Tuesday, July 7, 2015

Reading Not So Obvious Books For Invaluable Insights Into Parenting

It wasn't long before I realized that reading parenting books only put limits on gaining invaluable parenting skills.

Today Israel and I were talking about all the books I read. (Again. Yes, this is an ongoing subject in our house. Though, slowly, I'm converting these five people in my world into readers. And I press on toward the high calling...) Somehow we got on the topic of what genre fills most of our shelves.

Interesting, while parenting books fill twice the number of shelves in our home, I've read mostly other genres over the past 20 years. Business and leadership. Self-help. Ministry. Military strategy. Books written by surgeons and doctors regarding the health industry. Philosophy. Autobiographies and biographies.

Of course, there's a plethora of fiction (delicious brain candy) sprinkled throughout -- though I have a long-standing policy that the fiction I read has to either 1) be on the reading list of the Book Club I'm in or 2) be recommended by a trusted source. smile.

Here's the thing, I've obsessed -- yes, I'm intentionally using that word -- over my mission of motherhood. This platform of parenthood in which I take the whole business of training and shaping the character of another human being -- yeah, it's not for the faint-hearted.

So, one of my dreams is to take the books I've read over the last 20 years and put them in condensed form.

It doesn't matter whether you're an engineer, a doctor, a teacher, a receptionist, a real estate mogul, a pastor, the basic principles of leadership, performance, and success apply across the board.
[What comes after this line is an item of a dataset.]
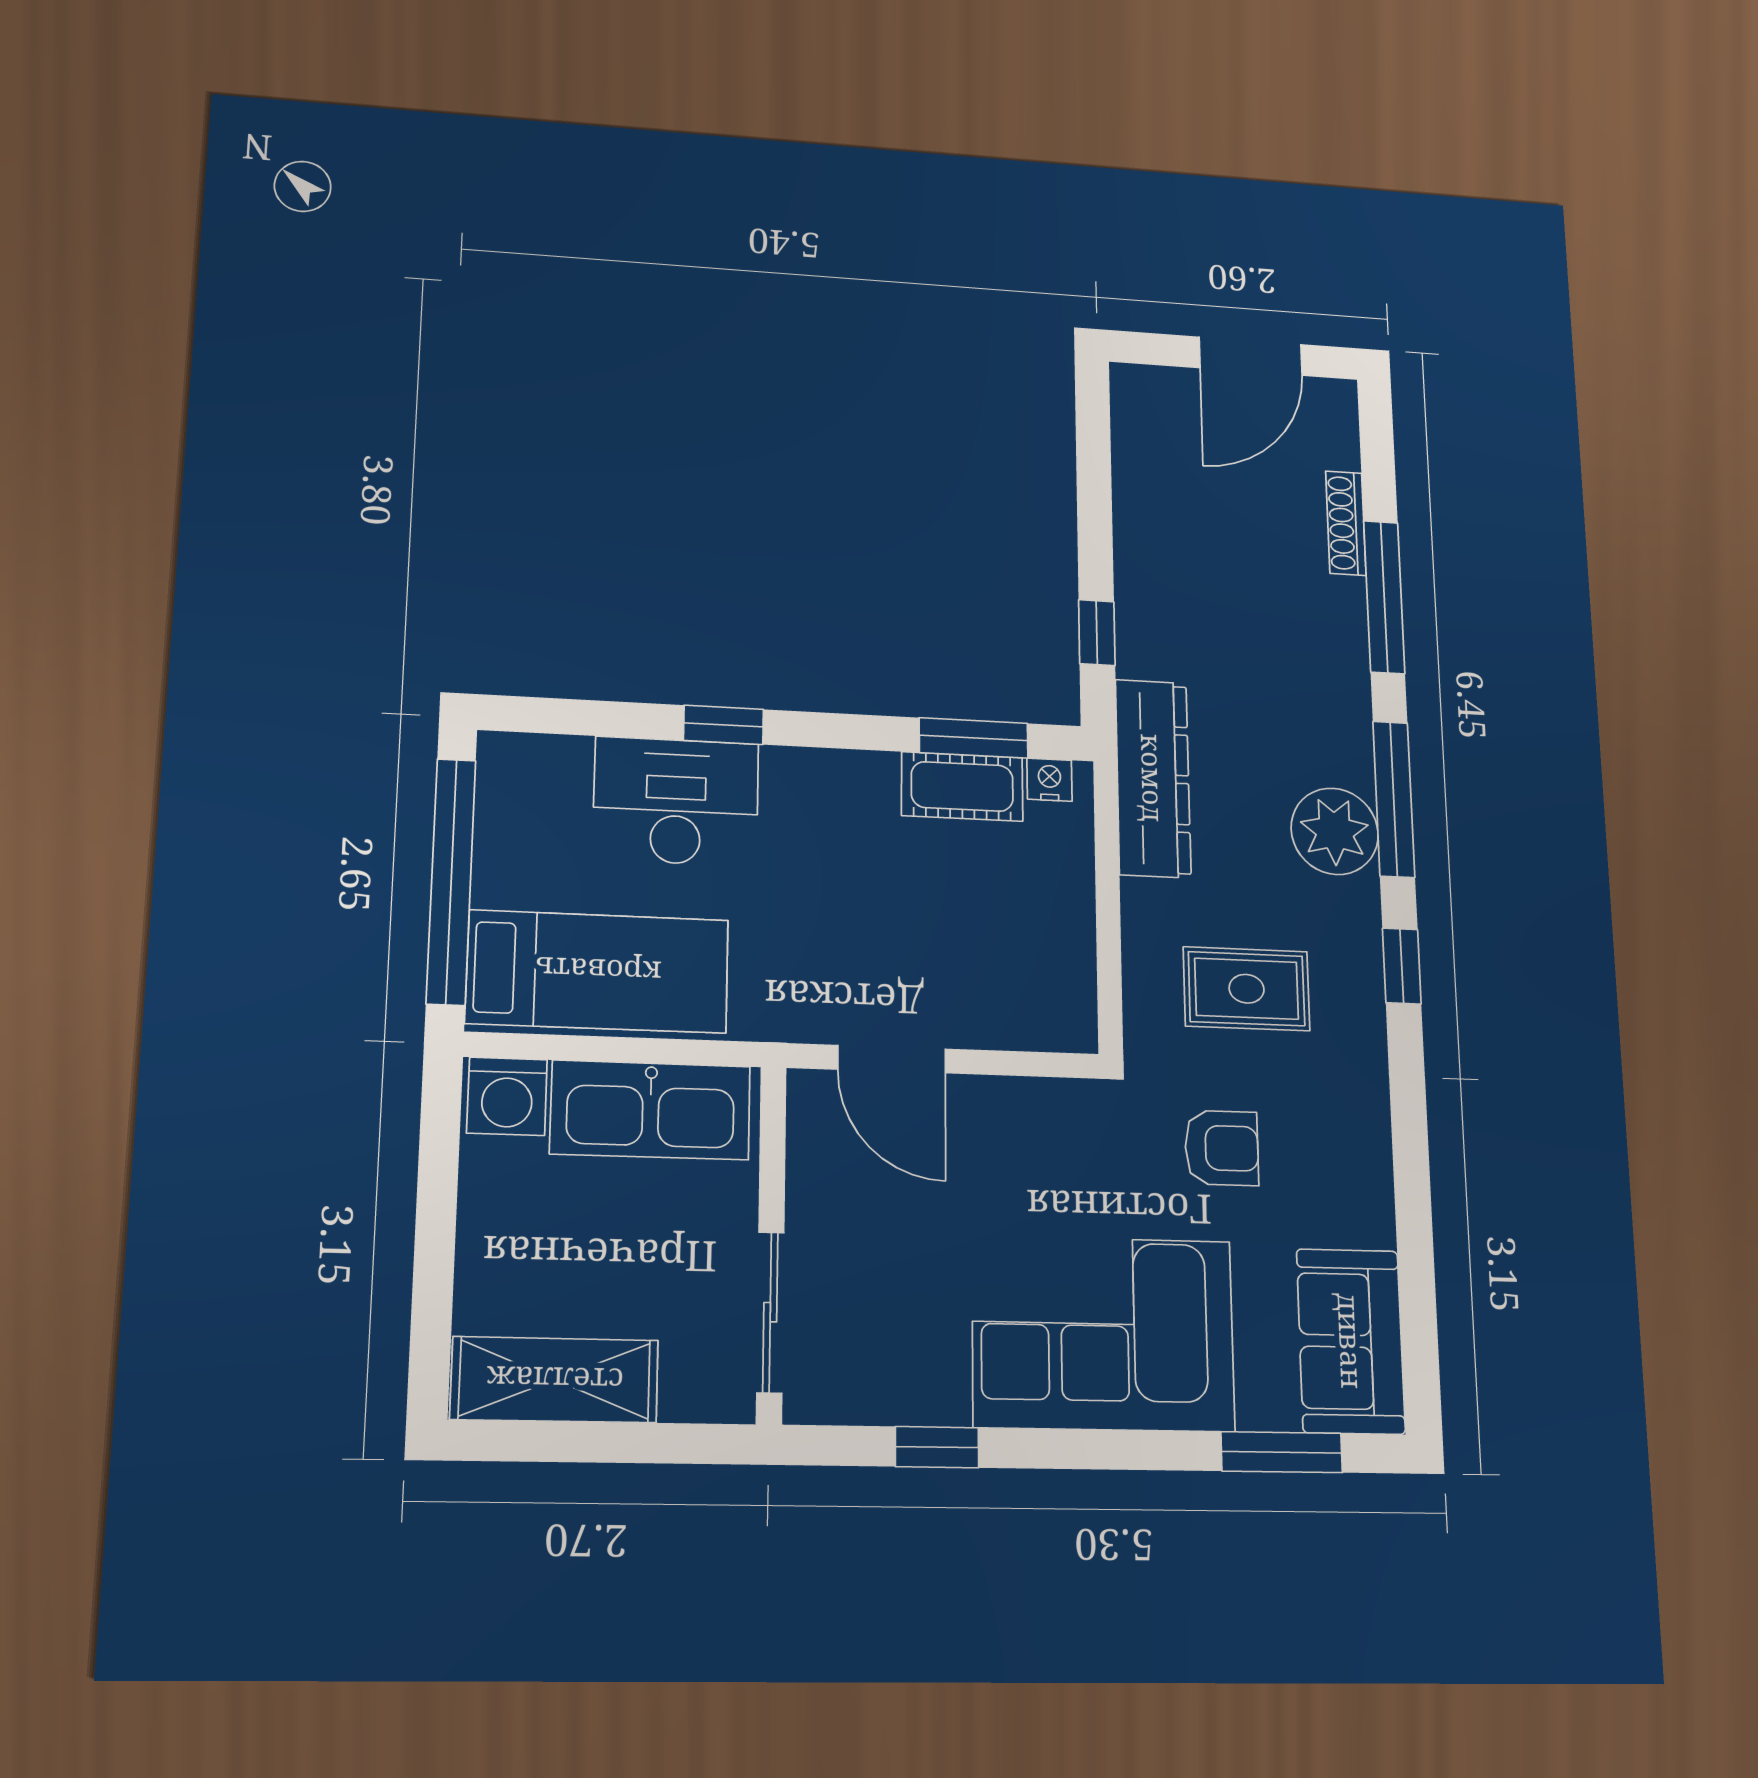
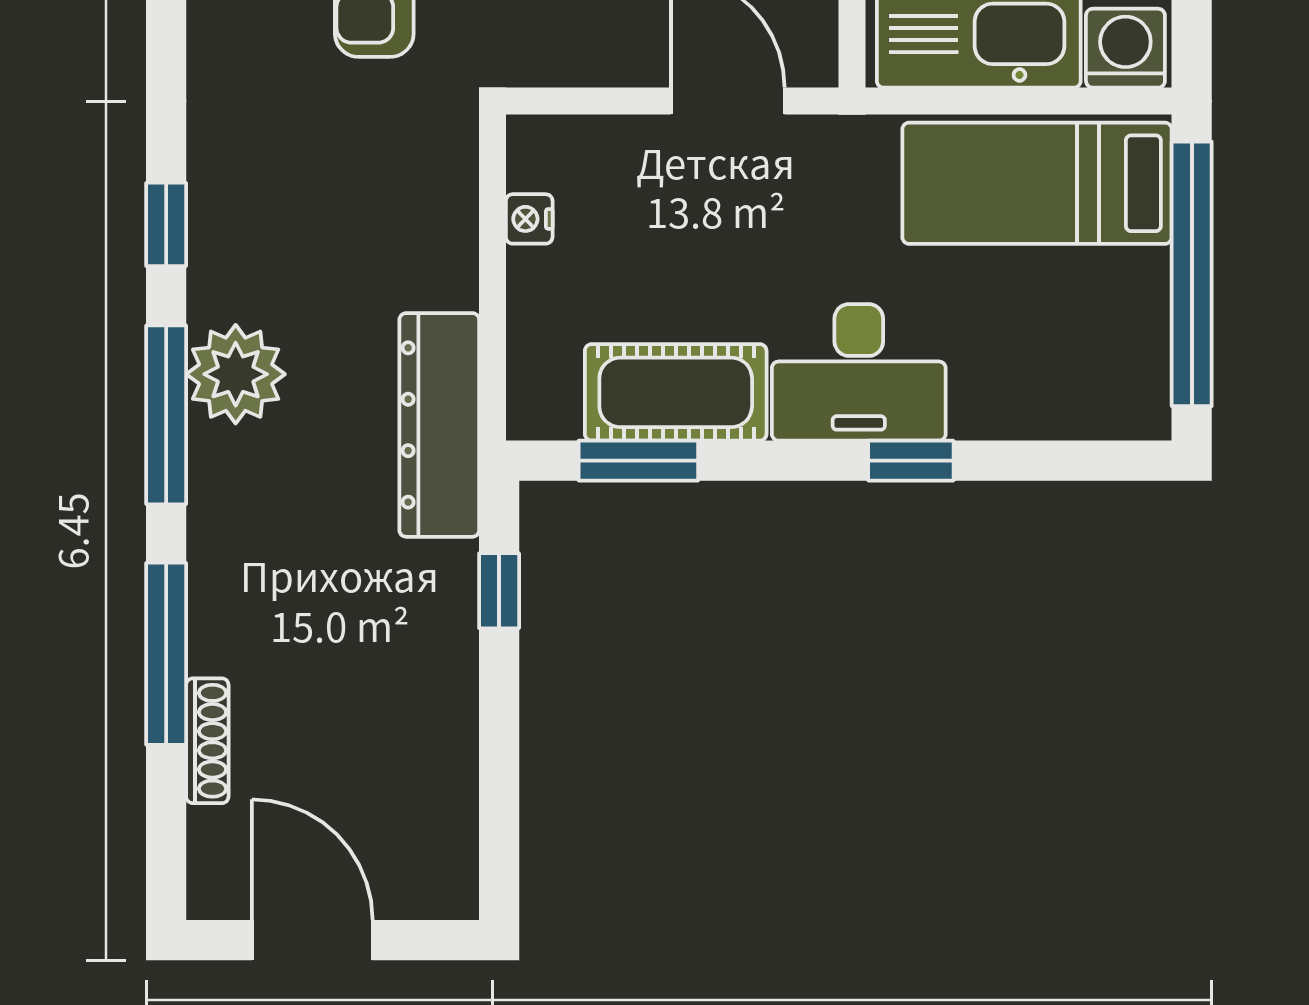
door: (1251, 356) -> (312, 940), hinge flipped
nightstand: (1050, 780) -> (529, 219), moved, turned 90
cot: (962, 786) -> (676, 392), width x1.37, depth x1.34
desk: (676, 801) -> (859, 372), moved
rug: (1247, 989) -> (341, 192), removed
Lest I leave you with the notion that we've figured this parenting thing out, let me assure you that we're very much in the trenches... we're simply inviting you to join us? As of this afternoon, we are working through several issues... yeah, I promise you, it's messy over here. But I have this burning passion for whole relationships, authentic connections, soul-deep intimacy. In marriages. In families. In friendships. In corporate settings.

In order to make this project as relevant and helpful as possible, I need your help.

  • What specific areas of (your job) parenting are your greatest challenges right now, (i.e. communication, culture, boundaries, honor, trust, etc)? 
  • If we could spend the afternoon together, what would you want to talk about? (I ask that one a lot, don't I? humble smile. I really, really want to spend the afternoon with you!) 
  • What are the most critical initiatives for your family over the next six months? 
  • When your children complain, what do they say? 
  • What do you expect of yourself this year? 
  • What does your family expect of you this year?  
Oh! To spend the afternoon with you! (The thought of it lights me up!) To discuss and brainstorm ideas, draw blueprints for implementation... 

1 comment:

  1. Great questions! Thanks for making me think!
    Answers- Greatest parenting challenges: letting go and trusting that all of this loving and mothering and teaching and molding and parenting and living will accumulate and result in holy men who love Christ. They are His but I act like they are mine. I just see the holes in my best attempts. I'm sure God sees more than that.
    Let's spend the afternoon talking about All the things! Parenting, family, homeschool, life, faith, ... I love you because you have a gift for making people feel loved and encouraged and challenged. You're like a mirror where what's reflected back is the very best that person has to offer the world. Most critical initiative- Treating one another well. Fostering all the relationships. That's 21 different combinations.
    #1 complaint- "How come _______ gets to do ______ but we can't?" Oh, the injustice of not being in all the other families. The ones where 5 year olds have cell phones, eat unlimited treats from the ice cream truck, get paid big bucks for chores, stay up all night, go to all the fun places, do all the fun things, buy all the fun stuff, watch all the fun shows, etc... The life long battle of finding contentment starts early.
    What do you expect of yourself this year? Growth. Less of me, more of Him. Stripping away all the unessential things.
    What does your family expect of you this year? They're boys. Feed them and love them.